Portugal voltaria a conquistar uma nova medalha olímpica de bronze no hipismo 12 anos depois, nos Jogos de Berlim, em 1936, mais uma vez na prova de saltos de obstáculos. À frente ficaram a Alemanha (prata) e a Holanda (ouro). Nos Jogos de 1948, em Londres, o país conseguiu a sua última medalha olímpica nesta modalidade. Novamente o bronze, mas desta vez na prova de Dressage. Esteve perto de ganhar nova medalha de bronze nos Jogos Olímpicos de Helsínquia em 1952 (quarto lugar) e nos de Tóquio em 1964 (quinto lugar). Mais recentemente, nos Jogos de Tóquio 2020, conquistou o “Diploma Olímpico” na disciplina de Dressage ao terminar na 8.ª posição da final.
Não temos cavalos!
A explicação para a dificuldade de o país voltar ao pódio nesta modalidade está no próprio relatório escrito em 1924 por Manoel Latino, que terminava com um alerta: “Se pensarmos em concorrer à próxima Olimpíada, precisamos já de tratar da base principal, o cavalo, que nos falta em absoluto. Findo o meu relatório com um grito d’alarme, cavalos, não temos cavalos!”
O aviso mantém-se atual. “A qualidade do cavalo faz muita diferença”, afirma António Frutuoso de Melo, da Federação Equestre Portuguesa. Quando se juntam no mesmo animal todos estes ingredientes – a genética, a aptidão e o treino –, ele destaca-se. O problema é que em Portugal, ao contrário de outros países, não há capacidade financeira para manter estes cavalos. O país não tem a “tradição dos grandes proprietários, que têm os cavalos por prazer ou como investimento”. Quando surge um animal particularmente capacitado para a competição, “surgem ofertas completamente astronómicas que vêm de fora a que é complicado dizer não” e, “se o cavalo já estiver qualificado para os Jogos Olímpicos, ainda vale mais”. É a lei do mercado.
A modalidade até cresceu desde a pandemia e há muitos jovens federados. Mas é difícil chegar às medalhas olímpicas. “A qualificação é cada vez mais apertada.

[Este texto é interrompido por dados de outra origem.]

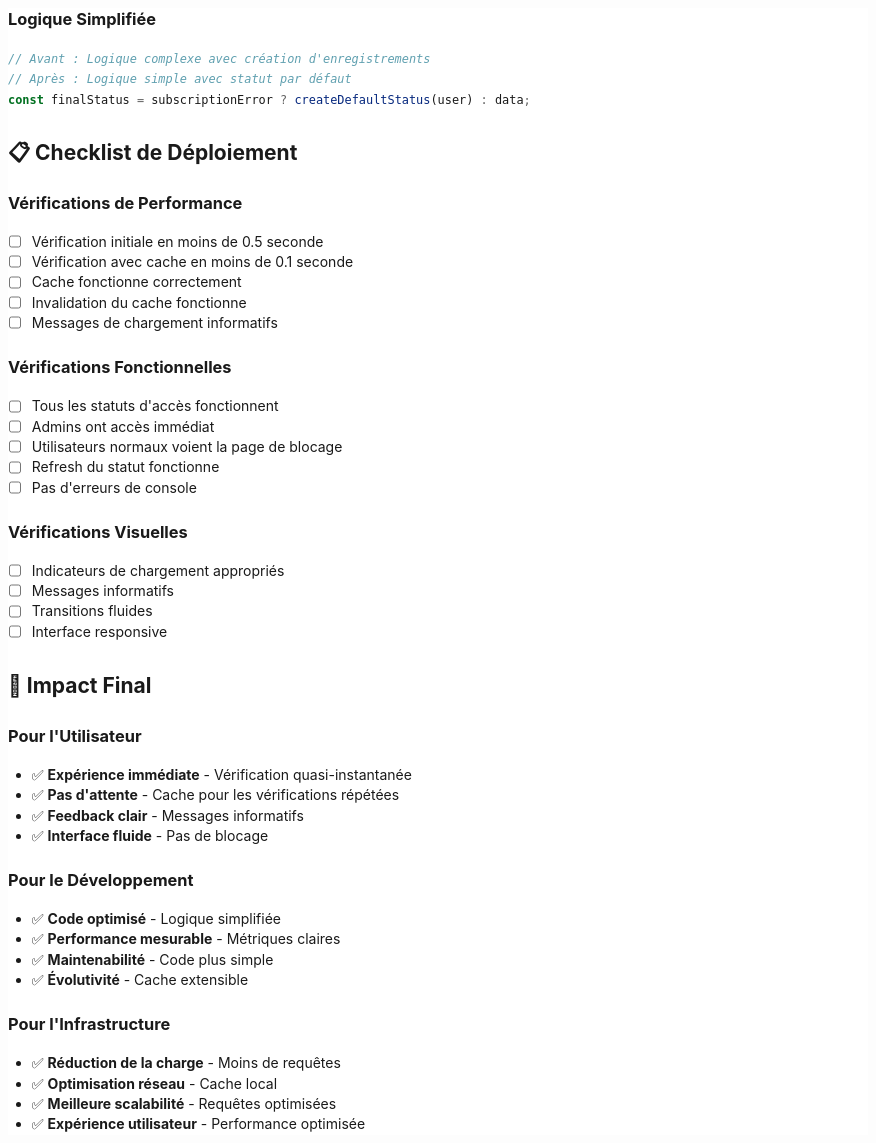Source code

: ### **Logique Simplifiée**
```typescript
// Avant : Logique complexe avec création d'enregistrements
// Après : Logique simple avec statut par défaut
const finalStatus = subscriptionError ? createDefaultStatus(user) : data;
```

## 📋 Checklist de Déploiement

### **Vérifications de Performance**
- [ ] Vérification initiale en moins de 0.5 seconde
- [ ] Vérification avec cache en moins de 0.1 seconde
- [ ] Cache fonctionne correctement
- [ ] Invalidation du cache fonctionne
- [ ] Messages de chargement informatifs

### **Vérifications Fonctionnelles**
- [ ] Tous les statuts d'accès fonctionnent
- [ ] Admins ont accès immédiat
- [ ] Utilisateurs normaux voient la page de blocage
- [ ] Refresh du statut fonctionne
- [ ] Pas d'erreurs de console

### **Vérifications Visuelles**
- [ ] Indicateurs de chargement appropriés
- [ ] Messages informatifs
- [ ] Transitions fluides
- [ ] Interface responsive

## 🚀 Impact Final

### **Pour l'Utilisateur**
- ✅ **Expérience immédiate** - Vérification quasi-instantanée
- ✅ **Pas d'attente** - Cache pour les vérifications répétées
- ✅ **Feedback clair** - Messages informatifs
- ✅ **Interface fluide** - Pas de blocage

### **Pour le Développement**
- ✅ **Code optimisé** - Logique simplifiée
- ✅ **Performance mesurable** - Métriques claires
- ✅ **Maintenabilité** - Code plus simple
- ✅ **Évolutivité** - Cache extensible

### **Pour l'Infrastructure**
- ✅ **Réduction de la charge** - Moins de requêtes
- ✅ **Optimisation réseau** - Cache local
- ✅ **Meilleure scalabilité** - Requêtes optimisées
- ✅ **Expérience utilisateur** - Performance optimisée
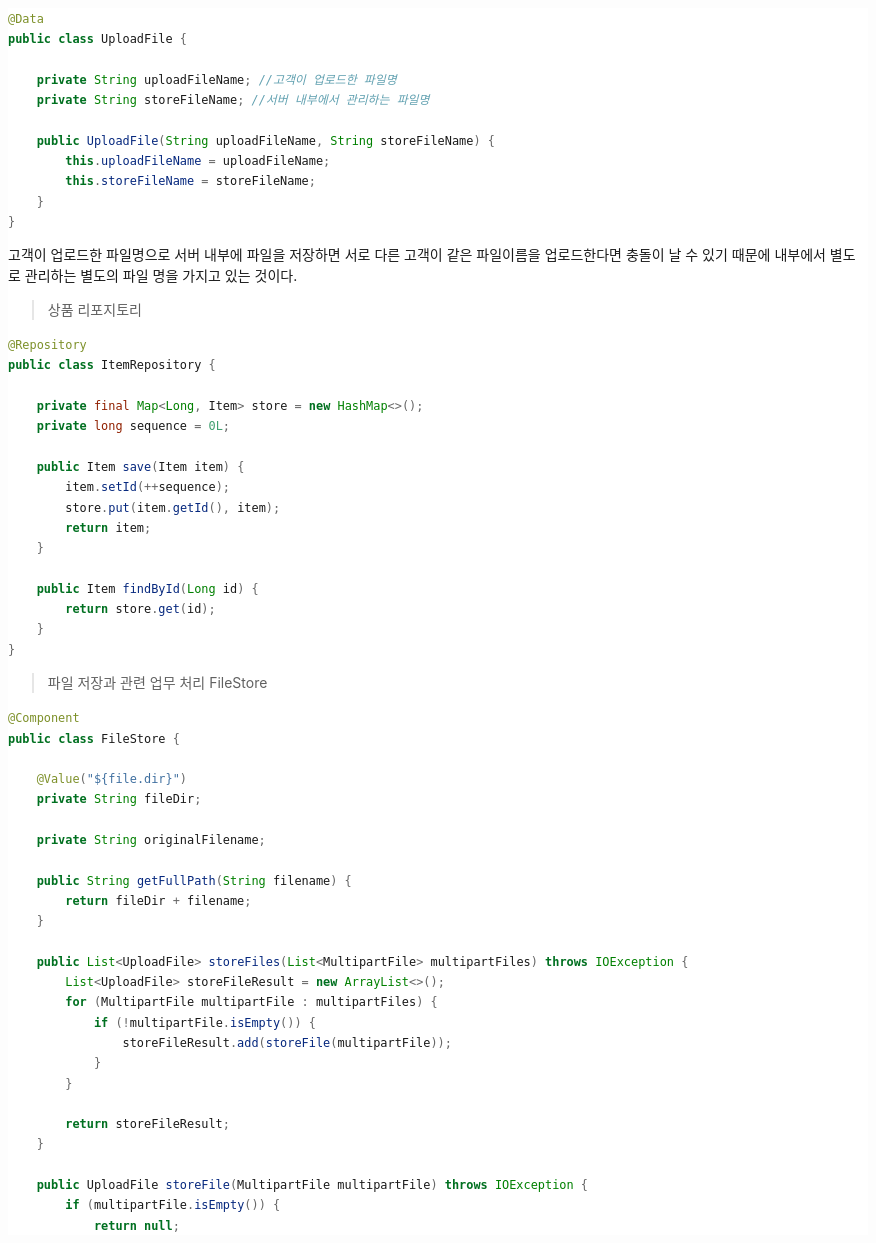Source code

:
 ```java
@Data  
public class UploadFile {  
  
	private String uploadFileName; //고객이 업로드한 파일명
	private String storeFileName; //서버 내부에서 관리하는 파일명
	
	public UploadFile(String uploadFileName, String storeFileName) {  
		this.uploadFileName = uploadFileName;  
		this.storeFileName = storeFileName;  
	}
}
```

고객이 업로드한 파일명으로 서버 내부에 파일을 저장하면 서로 다른 고객이 같은 파일이름을 업로드한다면 충돌이 날 수 있기 때문에 내부에서 별도로 관리하는 별도의 파일 명을 가지고 있는 것이다.

> 상품 리포지토리

```java
@Repository  
public class ItemRepository {  
  
	private final Map<Long, Item> store = new HashMap<>();  
	private long sequence = 0L;  
	  
	public Item save(Item item) {  
		item.setId(++sequence);  
		store.put(item.getId(), item);  
		return item;  
	}  
	  
	public Item findById(Long id) {  
		return store.get(id);  
	}  
}
```

> 파일 저장과 관련 업무 처리 FileStore

```java
@Component  
public class FileStore {  
  
	@Value("${file.dir}")  
	private String fileDir;  
	
	private String originalFilename;  
	  
	public String getFullPath(String filename) {  
		return fileDir + filename;  
	}  

	public List<UploadFile> storeFiles(List<MultipartFile> multipartFiles) throws IOException {  
		List<UploadFile> storeFileResult = new ArrayList<>();  
		for (MultipartFile multipartFile : multipartFiles) {  
			if (!multipartFile.isEmpty()) {  
				storeFileResult.add(storeFile(multipartFile));  
			}  
		}  
  
		return storeFileResult;  
	}
	  
	public UploadFile storeFile(MultipartFile multipartFile) throws IOException {  
		if (multipartFile.isEmpty()) {  
			return null;  
```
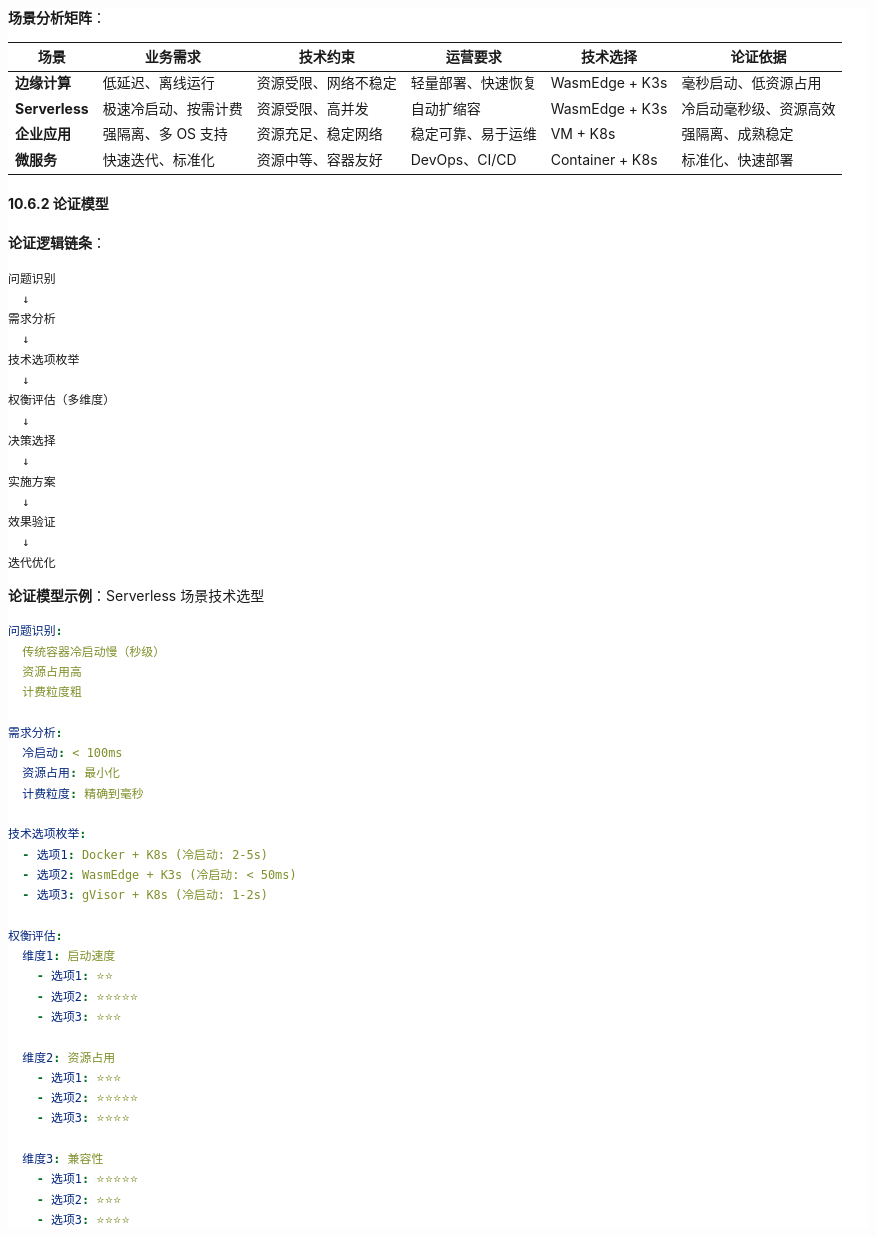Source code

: **场景分析矩阵**：

| 场景           | 业务需求             | 技术约束             | 运营要求           | 技术选择        | 论证依据               |
| -------------- | -------------------- | -------------------- | ------------------ | --------------- | ---------------------- |
| **边缘计算**   | 低延迟、离线运行     | 资源受限、网络不稳定 | 轻量部署、快速恢复 | WasmEdge + K3s  | 毫秒启动、低资源占用   |
| **Serverless** | 极速冷启动、按需计费 | 资源受限、高并发     | 自动扩缩容         | WasmEdge + K3s  | 冷启动毫秒级、资源高效 |
| **企业应用**   | 强隔离、多 OS 支持   | 资源充足、稳定网络   | 稳定可靠、易于运维 | VM + K8s        | 强隔离、成熟稳定       |
| **微服务**     | 快速迭代、标准化     | 资源中等、容器友好   | DevOps、CI/CD      | Container + K8s | 标准化、快速部署       |

#### 10.6.2 论证模型

**论证逻辑链条**：

```text
问题识别
  ↓
需求分析
  ↓
技术选项枚举
  ↓
权衡评估（多维度）
  ↓
决策选择
  ↓
实施方案
  ↓
效果验证
  ↓
迭代优化
```

**论证模型示例**：Serverless 场景技术选型

```yaml
问题识别:
  传统容器冷启动慢（秒级）
  资源占用高
  计费粒度粗

需求分析:
  冷启动: < 100ms
  资源占用: 最小化
  计费粒度: 精确到毫秒

技术选项枚举:
  - 选项1: Docker + K8s (冷启动: 2-5s)
  - 选项2: WasmEdge + K3s (冷启动: < 50ms)
  - 选项3: gVisor + K8s (冷启动: 1-2s)

权衡评估:
  维度1: 启动速度
    - 选项1: ⭐⭐
    - 选项2: ⭐⭐⭐⭐⭐
    - 选项3: ⭐⭐⭐

  维度2: 资源占用
    - 选项1: ⭐⭐⭐
    - 选项2: ⭐⭐⭐⭐⭐
    - 选项3: ⭐⭐⭐⭐

  维度3: 兼容性
    - 选项1: ⭐⭐⭐⭐⭐
    - 选项2: ⭐⭐⭐
    - 选项3: ⭐⭐⭐⭐
```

É muito difícil ficar entre os oito melhores do mundo”, reconhece.
Agora que já está a contar o tempo para os Jogos Olímpicos de Paris 2024, a delegação nacional está a preparar-se para a competição. Portugal terá uma equipa na Dressage e um cavaleiro individual nos obstáculos. Será que um século depois também haverá surpresas?